Quoted passage ->
Our framework rethinks the powerful capability of graph pooling and makes the first attempt to leverage learnable graph pooling to derive augmented views in an adversarial manner.

3 Methodology

Refer to caption — Figure 1: Illustration of the proposed framework GPS. We first generate two positive views via our two pooling modules. Then, the two augmented views are fed into the online network while the original graph is fed into the target network. Our contrastive learning framework captures similarity learning and consistency learning, where the graph pooling modules are adversarially trained with respect to the encoder.

Dataset rows ->
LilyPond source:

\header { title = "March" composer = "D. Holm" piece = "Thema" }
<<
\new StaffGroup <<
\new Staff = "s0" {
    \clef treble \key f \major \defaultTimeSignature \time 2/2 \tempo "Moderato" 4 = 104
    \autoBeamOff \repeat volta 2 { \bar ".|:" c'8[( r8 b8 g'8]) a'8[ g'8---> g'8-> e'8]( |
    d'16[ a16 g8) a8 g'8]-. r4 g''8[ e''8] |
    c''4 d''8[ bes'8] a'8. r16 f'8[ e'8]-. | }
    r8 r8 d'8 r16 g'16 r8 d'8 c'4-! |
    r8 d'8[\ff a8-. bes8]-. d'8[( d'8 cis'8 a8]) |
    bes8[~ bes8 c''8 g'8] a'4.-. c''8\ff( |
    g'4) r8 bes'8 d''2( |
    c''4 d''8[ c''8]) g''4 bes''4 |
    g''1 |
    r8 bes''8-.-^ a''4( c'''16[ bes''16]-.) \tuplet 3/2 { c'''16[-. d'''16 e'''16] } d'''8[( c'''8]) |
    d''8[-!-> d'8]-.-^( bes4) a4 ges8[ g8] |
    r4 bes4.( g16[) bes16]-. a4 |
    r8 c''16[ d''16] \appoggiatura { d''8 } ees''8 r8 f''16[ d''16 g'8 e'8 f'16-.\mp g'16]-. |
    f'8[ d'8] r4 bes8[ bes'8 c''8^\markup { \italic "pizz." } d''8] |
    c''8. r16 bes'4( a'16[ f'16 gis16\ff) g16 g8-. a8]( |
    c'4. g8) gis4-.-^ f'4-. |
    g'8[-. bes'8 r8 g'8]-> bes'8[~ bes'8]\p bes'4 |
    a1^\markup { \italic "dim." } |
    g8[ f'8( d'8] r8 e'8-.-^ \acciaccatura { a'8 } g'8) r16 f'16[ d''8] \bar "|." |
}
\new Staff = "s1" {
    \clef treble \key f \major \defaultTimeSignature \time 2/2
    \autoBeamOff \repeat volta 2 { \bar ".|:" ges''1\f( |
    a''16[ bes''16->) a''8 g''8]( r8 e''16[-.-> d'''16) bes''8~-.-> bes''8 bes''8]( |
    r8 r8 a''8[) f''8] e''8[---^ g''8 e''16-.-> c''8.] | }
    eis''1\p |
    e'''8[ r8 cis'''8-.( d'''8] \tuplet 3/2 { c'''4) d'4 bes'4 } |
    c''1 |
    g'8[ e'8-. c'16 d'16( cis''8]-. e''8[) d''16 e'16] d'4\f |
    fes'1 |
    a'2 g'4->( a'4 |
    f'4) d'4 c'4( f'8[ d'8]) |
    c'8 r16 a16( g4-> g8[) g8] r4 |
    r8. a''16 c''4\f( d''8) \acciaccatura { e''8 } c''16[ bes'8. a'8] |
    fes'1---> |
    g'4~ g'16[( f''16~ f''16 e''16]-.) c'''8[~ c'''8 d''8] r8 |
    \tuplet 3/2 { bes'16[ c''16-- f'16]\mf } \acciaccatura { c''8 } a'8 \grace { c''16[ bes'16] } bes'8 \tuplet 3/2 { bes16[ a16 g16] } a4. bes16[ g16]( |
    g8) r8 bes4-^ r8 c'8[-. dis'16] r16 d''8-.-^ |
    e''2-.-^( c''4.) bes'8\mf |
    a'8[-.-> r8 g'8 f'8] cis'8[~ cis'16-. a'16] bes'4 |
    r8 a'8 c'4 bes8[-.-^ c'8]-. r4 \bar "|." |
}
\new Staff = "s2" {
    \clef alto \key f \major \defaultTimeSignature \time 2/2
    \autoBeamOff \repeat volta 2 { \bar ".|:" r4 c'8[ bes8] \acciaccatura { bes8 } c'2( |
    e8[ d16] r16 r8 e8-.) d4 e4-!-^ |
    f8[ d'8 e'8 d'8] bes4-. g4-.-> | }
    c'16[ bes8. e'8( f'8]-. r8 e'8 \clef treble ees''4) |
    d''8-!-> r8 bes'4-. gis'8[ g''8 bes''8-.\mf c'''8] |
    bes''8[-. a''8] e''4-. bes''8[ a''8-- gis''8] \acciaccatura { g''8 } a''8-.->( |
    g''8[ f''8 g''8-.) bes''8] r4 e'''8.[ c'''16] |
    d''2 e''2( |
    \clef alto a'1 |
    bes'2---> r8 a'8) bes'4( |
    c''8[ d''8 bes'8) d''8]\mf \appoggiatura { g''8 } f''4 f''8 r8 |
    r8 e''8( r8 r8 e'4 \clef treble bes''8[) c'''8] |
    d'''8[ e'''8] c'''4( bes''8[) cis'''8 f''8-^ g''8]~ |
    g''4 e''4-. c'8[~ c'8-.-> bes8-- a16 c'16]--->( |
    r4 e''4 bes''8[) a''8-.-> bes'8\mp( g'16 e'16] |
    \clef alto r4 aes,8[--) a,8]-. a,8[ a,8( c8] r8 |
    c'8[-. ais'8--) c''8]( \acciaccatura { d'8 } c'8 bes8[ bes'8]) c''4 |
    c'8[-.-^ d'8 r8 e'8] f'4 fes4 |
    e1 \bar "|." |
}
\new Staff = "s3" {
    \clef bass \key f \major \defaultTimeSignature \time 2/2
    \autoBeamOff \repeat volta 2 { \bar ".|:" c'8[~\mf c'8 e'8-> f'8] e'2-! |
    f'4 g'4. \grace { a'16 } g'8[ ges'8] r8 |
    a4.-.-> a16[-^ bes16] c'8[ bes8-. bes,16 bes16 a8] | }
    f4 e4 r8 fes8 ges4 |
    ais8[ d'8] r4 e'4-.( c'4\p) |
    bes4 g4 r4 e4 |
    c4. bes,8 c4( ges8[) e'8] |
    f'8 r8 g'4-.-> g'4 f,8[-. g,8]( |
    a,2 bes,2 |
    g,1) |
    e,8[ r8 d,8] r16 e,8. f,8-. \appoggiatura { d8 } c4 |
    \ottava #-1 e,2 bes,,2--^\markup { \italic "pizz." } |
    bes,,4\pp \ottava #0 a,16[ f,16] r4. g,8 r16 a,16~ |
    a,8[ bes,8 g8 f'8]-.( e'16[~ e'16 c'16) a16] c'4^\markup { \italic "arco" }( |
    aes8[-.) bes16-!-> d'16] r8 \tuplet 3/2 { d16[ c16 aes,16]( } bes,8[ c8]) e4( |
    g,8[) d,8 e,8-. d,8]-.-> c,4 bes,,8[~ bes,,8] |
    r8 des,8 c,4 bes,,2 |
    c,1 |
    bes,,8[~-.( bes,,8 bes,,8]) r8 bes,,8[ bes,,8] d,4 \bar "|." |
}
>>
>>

Requests ->
A. In the passage on the GPS graph pooling framework, which network receives the original graph?
B. Count the lines in the dataset rows that contain the string "defaultTimeSignature", treating uppercase and lowercase as different, and give only the number.
The passage and the dataset rows are unrelated to each other.

Task responses ->
A. The original graph is fed into the target network.

B. 4